***** EXERCISE DATA *****
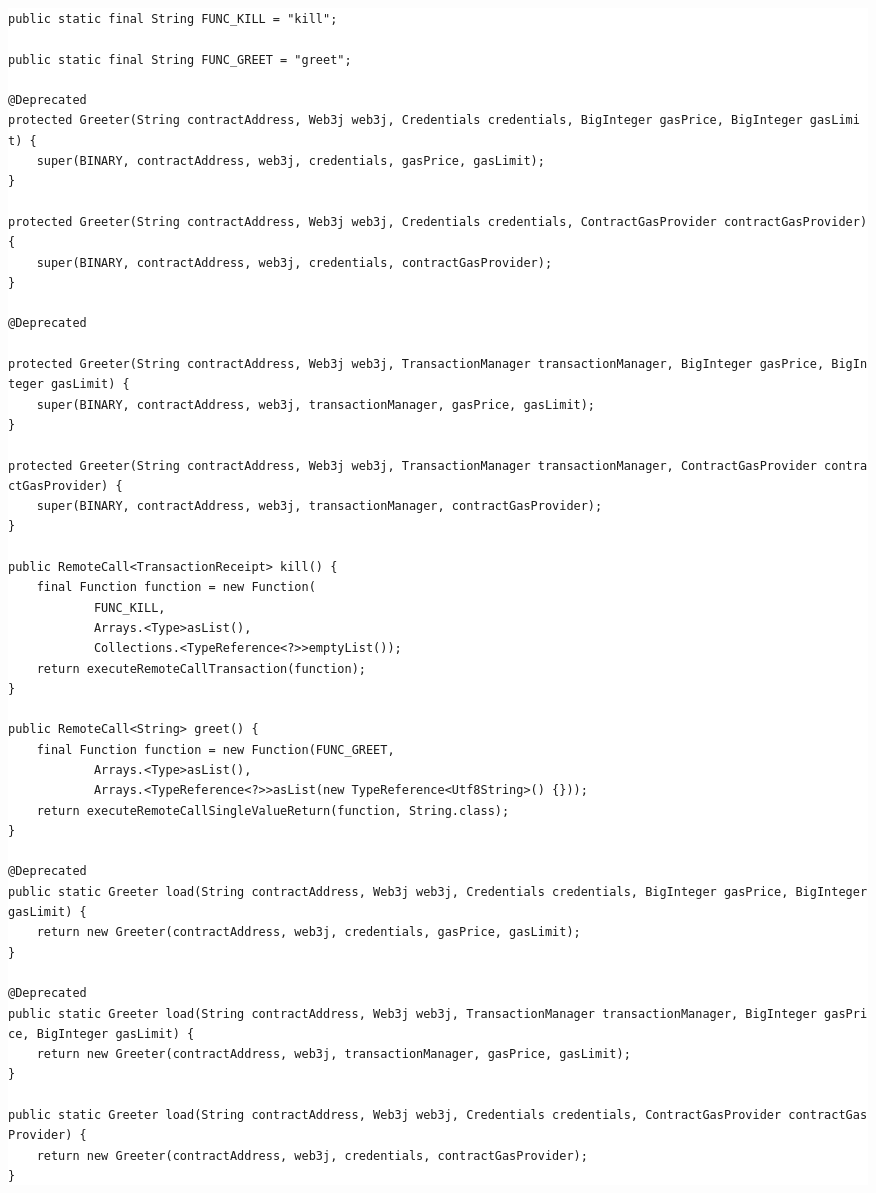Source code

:     public static final String FUNC_KILL = "kill";
 
    public static final String FUNC_GREET = "greet";
 
    @Deprecated
    protected Greeter(String contractAddress, Web3j web3j, Credentials credentials, BigInteger gasPrice, BigInteger gasLimit) {
        super(BINARY, contractAddress, web3j, credentials, gasPrice, gasLimit);
    }
 
    protected Greeter(String contractAddress, Web3j web3j, Credentials credentials, ContractGasProvider contractGasProvider) {
        super(BINARY, contractAddress, web3j, credentials, contractGasProvider);
    }
 
    @Deprecated

    protected Greeter(String contractAddress, Web3j web3j, TransactionManager transactionManager, BigInteger gasPrice, BigInteger gasLimit) {
        super(BINARY, contractAddress, web3j, transactionManager, gasPrice, gasLimit);
    }
 
    protected Greeter(String contractAddress, Web3j web3j, TransactionManager transactionManager, ContractGasProvider contractGasProvider) {
        super(BINARY, contractAddress, web3j, transactionManager, contractGasProvider);
    }
 
    public RemoteCall<TransactionReceipt> kill() {
        final Function function = new Function(
                FUNC_KILL, 
                Arrays.<Type>asList(), 
                Collections.<TypeReference<?>>emptyList());
        return executeRemoteCallTransaction(function);
    }
 
    public RemoteCall<String> greet() {
        final Function function = new Function(FUNC_GREET, 
                Arrays.<Type>asList(), 
                Arrays.<TypeReference<?>>asList(new TypeReference<Utf8String>() {}));
        return executeRemoteCallSingleValueReturn(function, String.class);
    }
 
    @Deprecated
    public static Greeter load(String contractAddress, Web3j web3j, Credentials credentials, BigInteger gasPrice, BigInteger gasLimit) {
        return new Greeter(contractAddress, web3j, credentials, gasPrice, gasLimit);
    }
 
    @Deprecated
    public static Greeter load(String contractAddress, Web3j web3j, TransactionManager transactionManager, BigInteger gasPrice, BigInteger gasLimit) {
        return new Greeter(contractAddress, web3j, transactionManager, gasPrice, gasLimit);
    }
 
    public static Greeter load(String contractAddress, Web3j web3j, Credentials credentials, ContractGasProvider contractGasProvider) {
        return new Greeter(contractAddress, web3j, credentials, contractGasProvider);
    }
 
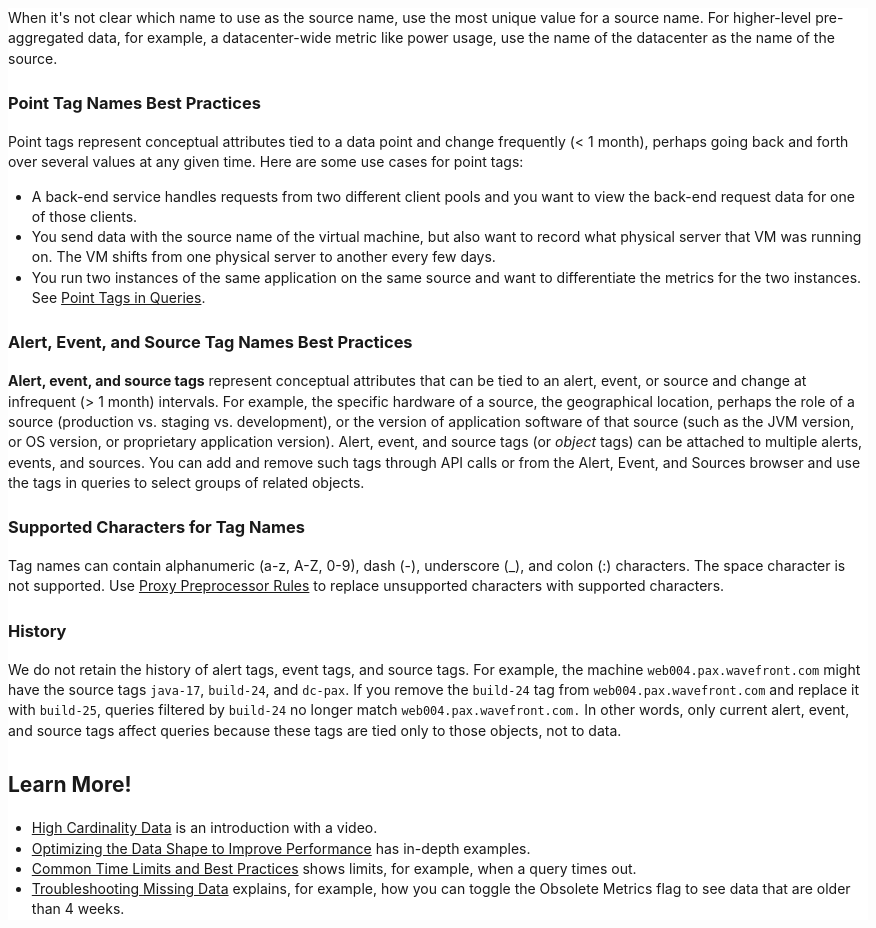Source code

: When it's not clear which name to use as the source name, use the most unique value for a source name. For higher-level pre-aggregated data, for example, a datacenter-wide metric like power usage, use the name of the datacenter as the name of the source.

### Point Tag Names Best Practices

Point tags represent conceptual attributes tied to a data point and change frequently (< 1 month), perhaps going back and forth over several values at any given time.  Here are some use cases for point tags:
- A back-end service handles requests from two different client pools and you want to view the back-end request data for one of those clients.
- You send data with the source name of the virtual machine, but also want to record what physical server that VM was running on. The VM shifts from one physical server to another every few days.
- You run two instances of the same application on the same source and want to differentiate the metrics for the two instances.
See [Point Tags in Queries](query_language_point_tags.html).

### Alert, Event, and Source Tag Names Best Practices

**Alert, event, and source tags** represent conceptual attributes that can be tied to an alert, event, or source and change at infrequent (> 1 month) intervals. For example, the specific hardware of a source, the geographical location, perhaps the role of a source (production vs. staging vs. development), or the version of application software of that source (such as the JVM version, or OS version, or proprietary application version).  Alert, event, and source tags (or _object_ tags) can be attached to multiple alerts, events, and sources.  You can add and remove such tags through API calls or from the Alert, Event, and Sources browser and use the tags in queries to select groups of related objects.

### Supported Characters for Tag Names

Tag names can contain alphanumeric (a-z, A-Z, 0-9), dash (-), underscore (_), and colon (:) characters. The space character is not supported. Use [Proxy Preprocessor Rules](proxies_preprocessor_rules.html) to replace unsupported characters with supported characters.

### History

We do not retain the history of alert tags, event tags, and source tags. For example, the machine `web004.pax.wavefront.com` might have the source tags `java-17`, `build-24`, and `dc-pax`. If you remove the `build-24` tag from `web004.pax.wavefront.com` and replace it with `build-25`, queries filtered by `build-24` no longer match `web004.pax.wavefront.com.` In other words, only current alert, event, and source tags affect queries because these tags are tied only to those objects, not to data.


## Learn More!

* [High Cardinality Data](cardinality.html) is an introduction with a video.
* [Optimizing the Data Shape to Improve Performance](optimize_data_shape.html) has in-depth examples.
* [Common Time Limits and Best Practices](wavefront_limits.html) shows limits, for example, when a query times out.
* [Troubleshooting Missing Data](missing_data_troubleshooting.html) explains, for example, how you can toggle the Obsolete Metrics flag to see data that are older than 4 weeks.
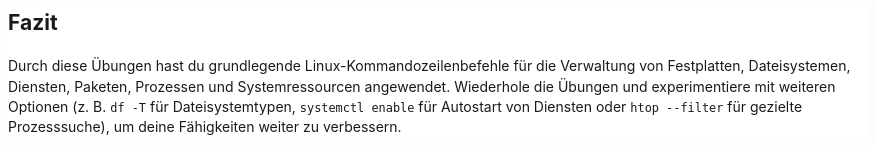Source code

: ## Fazit
Durch diese Übungen hast du grundlegende Linux-Kommandozeilenbefehle für die Verwaltung von Festplatten, Dateisystemen, Diensten, Paketen, Prozessen und Systemressourcen angewendet. Wiederhole die Übungen und experimentiere mit weiteren Optionen (z. B. `df -T` für Dateisystemtypen, `systemctl enable` für Autostart von Diensten oder `htop --filter` für gezielte Prozesssuche), um deine Fähigkeiten weiter zu verbessern.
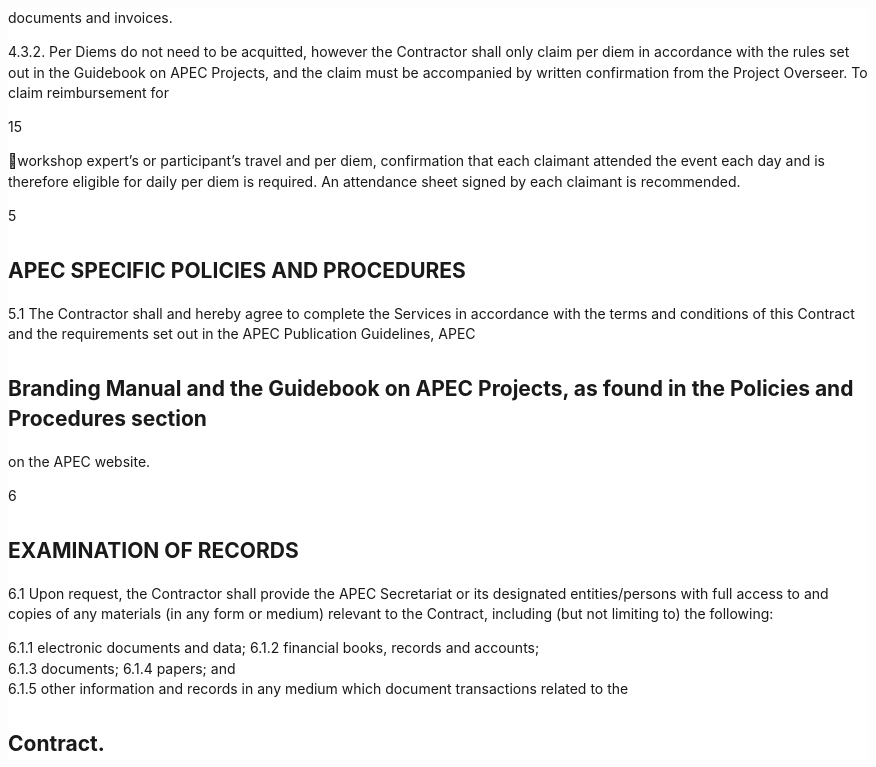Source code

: documents and invoices. 

4.3.2.  Per Diems do  not need to  be  acquitted,  however the  Contractor shall only claim per diem in 
accordance with the rules set out in the Guidebook on APEC Projects, and the claim must be 
accompanied  by  written  confirmation  from  the  Project  Overseer.  To  claim  reimbursement  for 

15 

 
 
 
 
 
 
 
 
 
 
 
 
 
 
 
workshop expert’s or participant’s travel and per diem, confirmation that each claimant attended 
the event each day and is therefore eligible for daily per diem is required. An attendance sheet 
signed by each claimant is recommended. 

5 

## APEC SPECIFIC POLICIES AND PROCEDURES 

5.1  The  Contractor  shall  and  hereby  agree  to  complete  the  Services  in  accordance  with  the  terms  and 
conditions  of  this  Contract  and  the  requirements  set  out  in  the  APEC  Publication  Guidelines,  APEC 
## Branding Manual and the Guidebook on APEC Projects, as found in the Policies and Procedures section 
on the APEC website.  

6 

## EXAMINATION OF RECORDS 

6.1  Upon request, the Contractor shall provide the APEC Secretariat or its designated entities/persons with 
full access to and copies of any materials (in any form or medium) relevant to the Contract, including 
(but not limiting to) the following:  

6.1.1  electronic documents and data; 
6.1.2  financial books, records and accounts;  
6.1.3  documents; 
6.1.4  papers; and  
6.1.5  other  information  and  records  in  any  medium  which  document  transactions  related  to  the 

## Contract.   

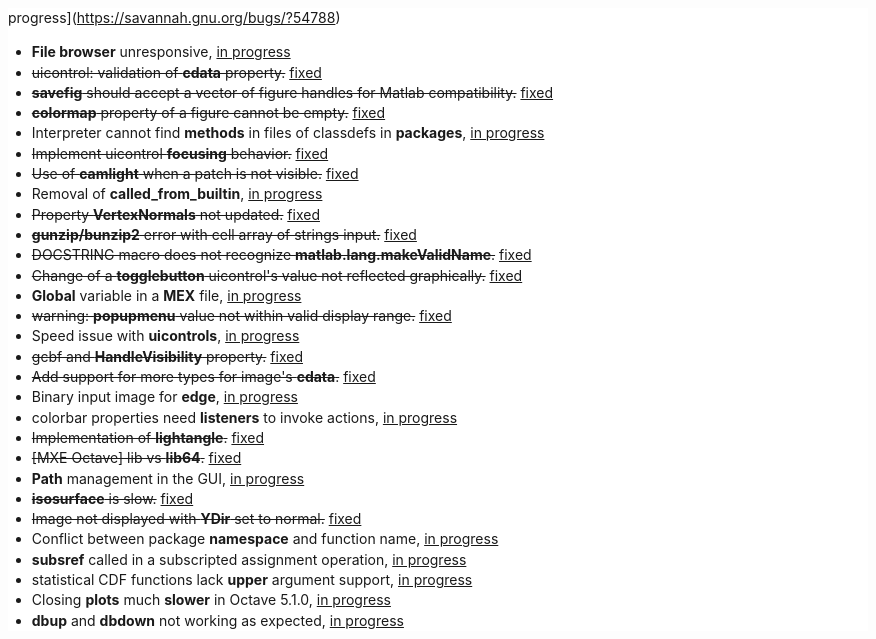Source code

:   progress](https://savannah.gnu.org/bugs/?54788)
- **File browser** unresponsive, [in
  progress](https://savannah.gnu.org/bugs/?54885)
- ~~uicontrol: validation of **cdata** property.~~
  [fixed](https://savannah.gnu.org/bugs/?54918)
- ~~**savefig** should accept a vector of figure handles for Matlab
  compatibility.~~ [fixed](https://savannah.gnu.org/bugs/?54924)
- ~~**colormap** property of a figure cannot be empty.~~
  [fixed](https://savannah.gnu.org/bugs/?54926)
- Interpreter cannot find **methods** in files of classdefs in
  **packages**, [in progress](https://savannah.gnu.org/bugs/?54941)
- ~~Implement uicontrol **focusing** behavior.~~
  [fixed](https://savannah.gnu.org/bugs/?54942)
- ~~Use of **camlight** when a patch is not visible.~~
  [fixed](https://savannah.gnu.org/bugs/?54970)
- Removal of **called_from_builtin**, [in
  progress](https://savannah.gnu.org/bugs/?54995)
- ~~Property **VertexNormals** not updated.~~
  [fixed](https://savannah.gnu.org/bugs/?55014)
- ~~**gunzip/bunzip2** error with cell array of strings input.~~
  [fixed](https://savannah.gnu.org/bugs/?55102)
- ~~DOCSTRING macro does not recognize
  **matlab.lang.makeValidName**.~~
  [fixed](https://savannah.gnu.org/bugs/?55209)
- ~~Change of a **togglebutton** uicontrol's value not reflected
  graphically.~~ [fixed](https://savannah.gnu.org/bugs/?55211)
- **Global** variable in a **MEX** file, [in
  progress](https://savannah.gnu.org/bugs/?55363)
- ~~warning: **popupmenu** value not within valid display
  range.~~ [fixed](https://savannah.gnu.org/bugs/?55368)
- Speed issue with **uicontrols**, [in
  progress](https://savannah.gnu.org/bugs/?55418)
- ~~gcbf and **HandleVisibility** property.~~
  [fixed](https://savannah.gnu.org/bugs/?55428)
- ~~Add support for more types for image's **cdata**.~~
  [fixed](https://savannah.gnu.org/bugs/?55436)
- Binary input image for **edge**, [in
  progress](https://savannah.gnu.org/bugs/?55438)
- colorbar properties need **listeners** to invoke actions, [in
  progress](https://savannah.gnu.org/bugs/?55441)
- ~~Implementation of **lightangle**.~~
  [fixed](https://savannah.gnu.org/bugs/?55446)
- ~~[MXE Octave] lib vs **lib64**.~~
  [fixed](https://savannah.gnu.org/bugs/?55608)
- **Path** management in the GUI, [in
  progress](https://savannah.gnu.org/bugs/?55623)
- ~~**isosurface** is slow.~~
  [fixed](https://savannah.gnu.org/bugs/?55642)
- ~~Image not displayed with **YDir** set to normal.~~
  [fixed](https://savannah.gnu.org/bugs/?55654)
- Conflict between package **namespace** and function name, [in
  progress](https://savannah.gnu.org/bugs/?55667)
- **subsref** called in a subscripted assignment operation, [in
  progress](https://savannah.gnu.org/bugs/?55856)
- statistical CDF functions lack **upper** argument support, [in
  progress](https://savannah.gnu.org/bugs/?43721)
- Closing **plots** much **slower** in Octave 5.1.0, [in
  progress](https://savannah.gnu.org/bugs/?55908)
- **dbup** and **dbdown** not working as expected, [in
  progress](https://savannah.gnu.org/bugs/?56020)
*****
Rewrite the part of the rows that opens with the line containing "## EXAMINATION OF RECORDS" and closes with the line containing "(but not limiting", replacing "Contractor" with "Supplier" and leaving everything else unchanged.

RESULT BELOW:
## EXAMINATION OF RECORDS 

6.1  Upon request, the Supplier shall provide the APEC Secretariat or its designated entities/persons with 
full access to and copies of any materials (in any form or medium) relevant to the Contract, including 
(but not limiting to) the following:  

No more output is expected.